**Exercise:**
In the records below, repeat exactly the lines between the line holding "left shoulder: (91, 245)" and the line holding "right eye: (110, 226)", inclusive, and drop the pictures.

**Information supplied:**
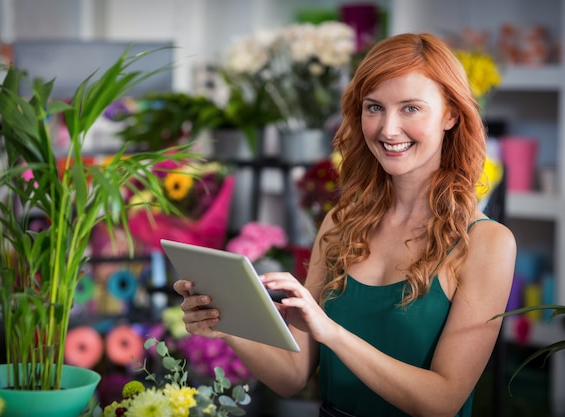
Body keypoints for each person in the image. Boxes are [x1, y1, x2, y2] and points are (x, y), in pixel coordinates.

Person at [173, 32, 516, 417]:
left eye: (410, 108)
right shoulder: (340, 223)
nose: (388, 129)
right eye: (374, 108)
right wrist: (227, 324)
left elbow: (443, 401)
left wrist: (332, 332)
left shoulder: (487, 242)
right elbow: (291, 377)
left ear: (451, 114)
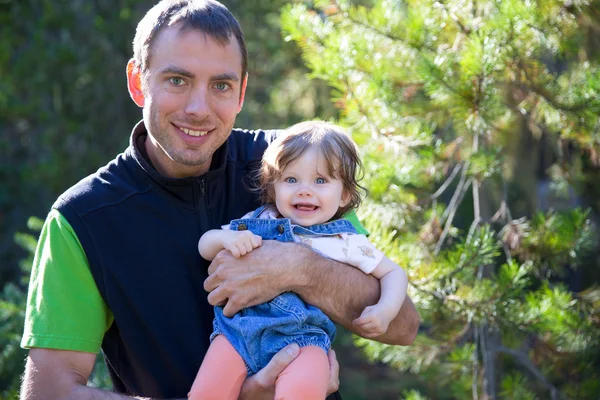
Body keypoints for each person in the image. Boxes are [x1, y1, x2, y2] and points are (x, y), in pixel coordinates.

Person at [19, 1, 420, 399]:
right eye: (178, 80)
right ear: (138, 82)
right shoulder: (84, 218)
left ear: (242, 91)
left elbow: (402, 326)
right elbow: (49, 393)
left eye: (221, 86)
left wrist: (301, 268)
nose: (199, 109)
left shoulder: (289, 168)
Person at [190, 121, 409, 400]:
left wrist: (385, 310)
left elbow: (393, 273)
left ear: (344, 194)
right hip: (235, 336)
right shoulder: (261, 219)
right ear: (273, 188)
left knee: (302, 392)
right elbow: (205, 244)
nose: (305, 190)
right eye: (291, 180)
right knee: (205, 394)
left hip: (303, 343)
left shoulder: (344, 241)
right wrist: (226, 240)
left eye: (320, 181)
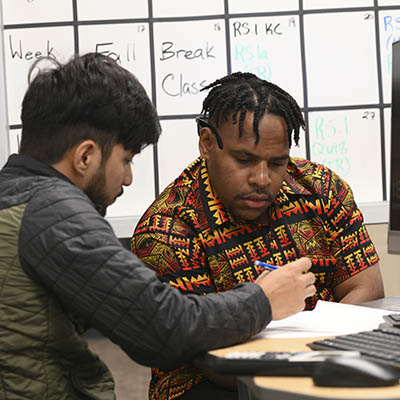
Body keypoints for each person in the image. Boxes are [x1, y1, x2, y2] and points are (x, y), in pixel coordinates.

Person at [0, 54, 316, 400]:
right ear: (85, 156)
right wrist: (264, 299)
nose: (129, 177)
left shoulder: (14, 199)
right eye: (126, 159)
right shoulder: (55, 214)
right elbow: (163, 326)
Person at [131, 72, 385, 399]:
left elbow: (367, 289)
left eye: (277, 163)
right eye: (244, 159)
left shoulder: (322, 190)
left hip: (327, 365)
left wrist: (315, 361)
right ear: (207, 144)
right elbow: (207, 355)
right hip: (208, 384)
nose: (262, 179)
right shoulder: (168, 229)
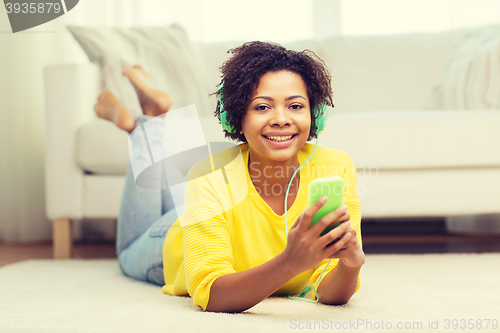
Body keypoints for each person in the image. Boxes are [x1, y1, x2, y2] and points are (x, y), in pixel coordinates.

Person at [94, 41, 365, 313]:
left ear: (315, 115)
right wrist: (289, 262)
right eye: (262, 107)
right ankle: (142, 125)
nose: (281, 119)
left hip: (206, 211)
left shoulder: (335, 166)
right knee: (128, 253)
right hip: (174, 238)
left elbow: (333, 293)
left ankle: (148, 119)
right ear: (235, 117)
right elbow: (211, 294)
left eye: (295, 106)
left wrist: (350, 265)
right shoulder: (210, 175)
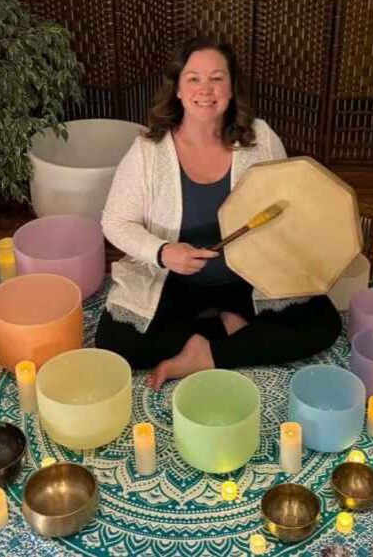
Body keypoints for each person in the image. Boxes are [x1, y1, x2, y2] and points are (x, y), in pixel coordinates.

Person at [95, 37, 342, 390]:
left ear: (231, 86)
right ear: (178, 89)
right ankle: (224, 330)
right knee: (116, 342)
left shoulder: (261, 139)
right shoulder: (148, 152)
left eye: (217, 78)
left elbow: (286, 207)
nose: (205, 89)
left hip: (248, 277)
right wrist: (163, 252)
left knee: (324, 325)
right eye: (193, 78)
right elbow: (114, 222)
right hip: (175, 283)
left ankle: (206, 352)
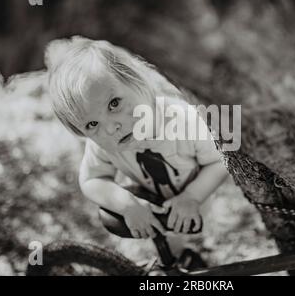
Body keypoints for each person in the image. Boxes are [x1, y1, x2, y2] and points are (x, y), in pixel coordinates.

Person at [44, 35, 229, 262]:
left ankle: (191, 252)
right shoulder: (102, 145)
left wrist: (191, 197)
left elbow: (219, 161)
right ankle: (181, 258)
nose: (112, 128)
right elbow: (92, 179)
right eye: (92, 124)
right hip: (153, 204)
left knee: (190, 238)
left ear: (137, 80)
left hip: (198, 198)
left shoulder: (183, 121)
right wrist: (126, 205)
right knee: (172, 250)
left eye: (114, 103)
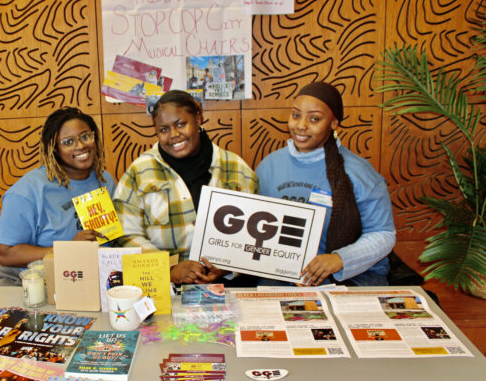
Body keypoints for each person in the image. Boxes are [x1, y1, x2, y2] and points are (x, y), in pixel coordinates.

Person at [255, 82, 395, 286]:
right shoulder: (268, 166)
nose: (301, 125)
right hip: (282, 274)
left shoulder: (360, 172)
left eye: (314, 119)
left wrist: (340, 259)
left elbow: (384, 234)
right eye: (295, 115)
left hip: (351, 275)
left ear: (333, 123)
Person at [113, 90, 258, 284]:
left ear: (198, 117)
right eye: (163, 129)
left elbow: (256, 240)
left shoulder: (238, 170)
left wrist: (229, 266)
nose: (174, 135)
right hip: (165, 290)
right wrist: (169, 269)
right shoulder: (139, 172)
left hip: (228, 286)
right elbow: (125, 236)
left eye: (181, 124)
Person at [0, 107, 116, 285]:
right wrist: (67, 250)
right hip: (31, 281)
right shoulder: (26, 191)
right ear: (54, 149)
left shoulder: (105, 180)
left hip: (88, 279)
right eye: (68, 142)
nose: (80, 145)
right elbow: (6, 254)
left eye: (85, 136)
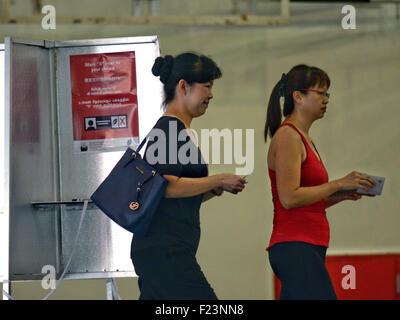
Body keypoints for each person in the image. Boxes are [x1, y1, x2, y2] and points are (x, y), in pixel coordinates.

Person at [131, 52, 247, 300]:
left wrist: (212, 190)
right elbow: (166, 186)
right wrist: (217, 179)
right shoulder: (170, 130)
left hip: (164, 249)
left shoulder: (176, 130)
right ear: (183, 86)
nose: (211, 94)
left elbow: (174, 194)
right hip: (166, 251)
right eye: (206, 86)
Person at [264, 64, 376, 300]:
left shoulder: (304, 138)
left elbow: (306, 200)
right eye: (321, 93)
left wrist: (341, 195)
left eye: (328, 94)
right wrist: (337, 184)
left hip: (307, 245)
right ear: (298, 97)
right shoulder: (288, 137)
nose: (326, 99)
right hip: (295, 245)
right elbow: (289, 197)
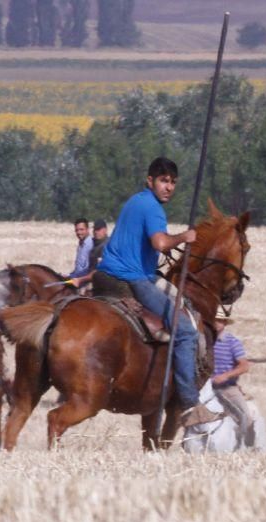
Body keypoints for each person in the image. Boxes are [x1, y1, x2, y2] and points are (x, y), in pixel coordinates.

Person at [95, 156, 218, 428]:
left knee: (179, 300)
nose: (169, 187)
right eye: (163, 180)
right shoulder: (152, 208)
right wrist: (183, 238)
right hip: (131, 279)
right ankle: (189, 403)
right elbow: (160, 243)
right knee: (185, 330)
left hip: (113, 273)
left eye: (173, 182)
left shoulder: (136, 201)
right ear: (149, 181)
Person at [211, 306, 256, 448]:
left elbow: (244, 366)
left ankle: (247, 446)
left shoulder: (232, 342)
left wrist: (225, 376)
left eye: (220, 320)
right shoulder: (202, 340)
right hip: (204, 388)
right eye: (214, 320)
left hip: (227, 388)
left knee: (246, 417)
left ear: (225, 323)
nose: (217, 323)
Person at [71, 219, 109, 288]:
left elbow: (97, 271)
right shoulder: (93, 243)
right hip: (85, 280)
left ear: (105, 230)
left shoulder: (105, 246)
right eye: (94, 229)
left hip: (93, 283)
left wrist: (79, 280)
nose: (96, 232)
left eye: (98, 229)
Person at [67, 218, 94, 283]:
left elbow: (87, 270)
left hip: (85, 283)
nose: (79, 232)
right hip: (77, 280)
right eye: (76, 230)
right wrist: (69, 275)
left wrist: (75, 278)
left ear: (87, 230)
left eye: (81, 230)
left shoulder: (91, 245)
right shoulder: (81, 245)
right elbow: (79, 268)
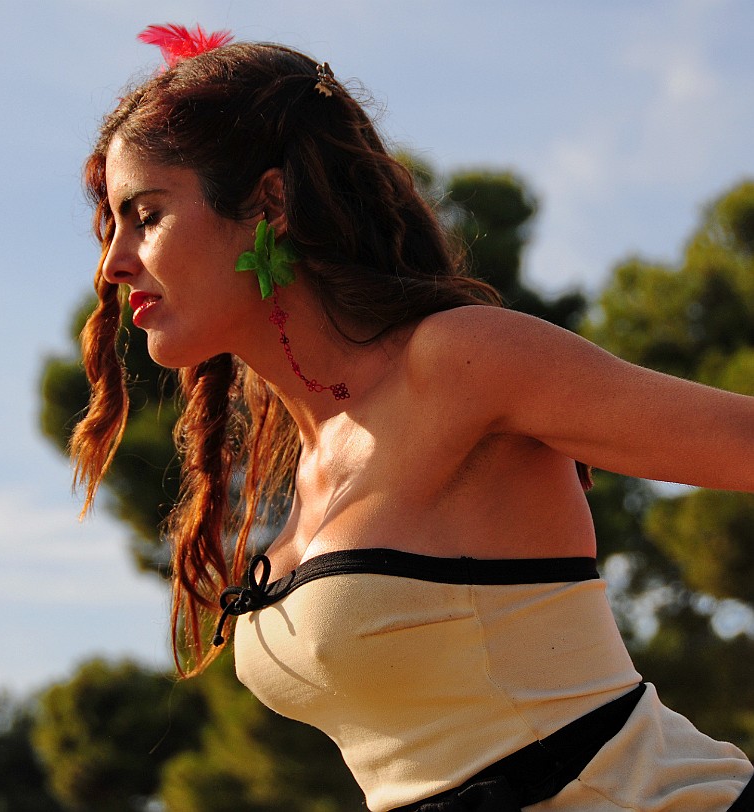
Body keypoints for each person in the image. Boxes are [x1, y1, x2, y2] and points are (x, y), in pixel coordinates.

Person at [70, 23, 754, 811]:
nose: (113, 263)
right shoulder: (312, 461)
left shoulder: (457, 364)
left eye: (146, 215)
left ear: (270, 202)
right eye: (110, 226)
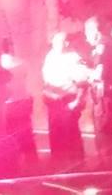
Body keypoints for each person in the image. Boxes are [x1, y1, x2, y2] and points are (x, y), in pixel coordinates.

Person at [0, 41, 39, 171]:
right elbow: (28, 81)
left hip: (6, 104)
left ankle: (12, 162)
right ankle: (32, 162)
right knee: (26, 132)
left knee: (9, 134)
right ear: (12, 48)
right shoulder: (22, 63)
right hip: (22, 100)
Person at [42, 32, 86, 167]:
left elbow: (82, 82)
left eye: (59, 42)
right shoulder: (50, 56)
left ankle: (77, 164)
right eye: (54, 42)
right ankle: (57, 163)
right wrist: (47, 92)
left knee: (71, 133)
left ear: (66, 43)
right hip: (53, 100)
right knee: (55, 133)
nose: (55, 45)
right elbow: (46, 80)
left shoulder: (74, 58)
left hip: (68, 100)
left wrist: (77, 101)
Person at [85, 17, 112, 166]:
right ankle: (111, 164)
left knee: (102, 131)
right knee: (108, 130)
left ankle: (105, 168)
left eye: (87, 33)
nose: (86, 38)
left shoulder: (103, 46)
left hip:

**Solution to this problem:**
left shoulder: (91, 245)
right shoulder: (81, 245)
right elbow: (79, 268)
Body keypoints for each person in the image. Boxes are [x1, y1, x2, y2] and points are (x, y), in pixel coordinates.

Person at [70, 23, 754, 811]:
nose: (113, 263)
right shoulder: (312, 461)
left shoulder: (457, 364)
left eye: (146, 215)
left ear: (270, 202)
right eye: (110, 226)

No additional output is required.